Questa breve digressione italiana per dire cosa? Semplicemente che, in un quadro globale così vasto e complesso, è l'ora che siano produttori, trasformatori e consumatori a diventare diretti ed autonomi protagonisti dell'organizzazione dell'agricoltura: non ci si può più attendere dallo Stato, per come esso è oggi concepito e organizzato, la difesa della nostra "sovranità alimentare", né a livello nazionale né europeo. All'organismo giuridico si deve richiedere una migliore regolazione della proprietà della terra, per evitare che essa diventi bene di rifugio per i grandi capitali invece che mezzo di produzione primaria. Il resto del compito spetta direttamente ai produttori, ai trasformatori, ai consumatori che devono organizzarsi, aggiornando e modernizzando i modelli consortili e cooperativi, sottraendoli alla presa dei partiti, e trasformandoli in associazioni inter-professionali in cui siedano intorno allo stesso tavolo le tre componenti già ricordate del ciclo economico di produzione, trasformazione/commercializzazione e consumo. A queste organizzazioni di lavoratori, imprenditori e consumatori, di tipo nuovo rispetto al poco che ha fatto finora il mondo sindacale agricolo italiano, deve essere riconosciuto il potere di indirizzare l'economia agraria, compreso il credito e l'allocazione della terra. A questa organizzazione spettano le scelte su di un modello di sviluppo la cui importanza, come spero di aver spiegato, è oggi di livello planetario.

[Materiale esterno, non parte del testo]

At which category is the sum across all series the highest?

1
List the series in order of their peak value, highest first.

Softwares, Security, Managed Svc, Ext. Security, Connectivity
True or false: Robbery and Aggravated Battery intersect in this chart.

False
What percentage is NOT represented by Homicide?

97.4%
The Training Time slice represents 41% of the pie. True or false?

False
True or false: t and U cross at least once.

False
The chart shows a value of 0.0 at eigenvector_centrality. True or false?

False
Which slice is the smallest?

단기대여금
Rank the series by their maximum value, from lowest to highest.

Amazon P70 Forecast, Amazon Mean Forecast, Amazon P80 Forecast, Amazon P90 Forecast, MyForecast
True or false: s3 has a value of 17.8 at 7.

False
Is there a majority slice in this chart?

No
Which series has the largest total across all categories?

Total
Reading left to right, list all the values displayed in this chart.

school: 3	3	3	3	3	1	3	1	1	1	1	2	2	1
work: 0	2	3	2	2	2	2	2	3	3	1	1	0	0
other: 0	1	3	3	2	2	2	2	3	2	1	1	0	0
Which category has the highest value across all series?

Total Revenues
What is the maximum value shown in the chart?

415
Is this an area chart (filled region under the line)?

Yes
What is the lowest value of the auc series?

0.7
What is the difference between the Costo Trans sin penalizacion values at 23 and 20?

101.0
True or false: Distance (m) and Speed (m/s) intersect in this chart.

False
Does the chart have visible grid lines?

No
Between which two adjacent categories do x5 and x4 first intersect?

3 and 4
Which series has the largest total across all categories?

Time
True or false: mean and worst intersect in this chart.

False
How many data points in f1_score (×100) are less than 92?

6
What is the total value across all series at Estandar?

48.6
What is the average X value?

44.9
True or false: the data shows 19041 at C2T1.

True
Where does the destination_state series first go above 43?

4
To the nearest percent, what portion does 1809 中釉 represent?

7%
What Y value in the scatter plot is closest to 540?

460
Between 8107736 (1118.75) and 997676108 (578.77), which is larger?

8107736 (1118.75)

Nel settore agro-alimentare questa esigenza è forse ancora più sentita ed urgente che in altri ambiti produttivi, per la lotta mondiale in corso per il controllo delle risorse alimentari del pianeta globalizzato. Più che su esibizioni come Expo 2015, è su questa autonoma riorganizzazione del mondo agricolo che l'Italia dovrebbe puntare per il suo futuro, come punto di riferimento internazionale.

(1) www.landmatrix.org/en
(2) J. Popp et al., "The effect of bioenergy expansion: Food, energy, and environment", in Renewable and Sustainable Energy Reviews, 32 (2014) 559-578.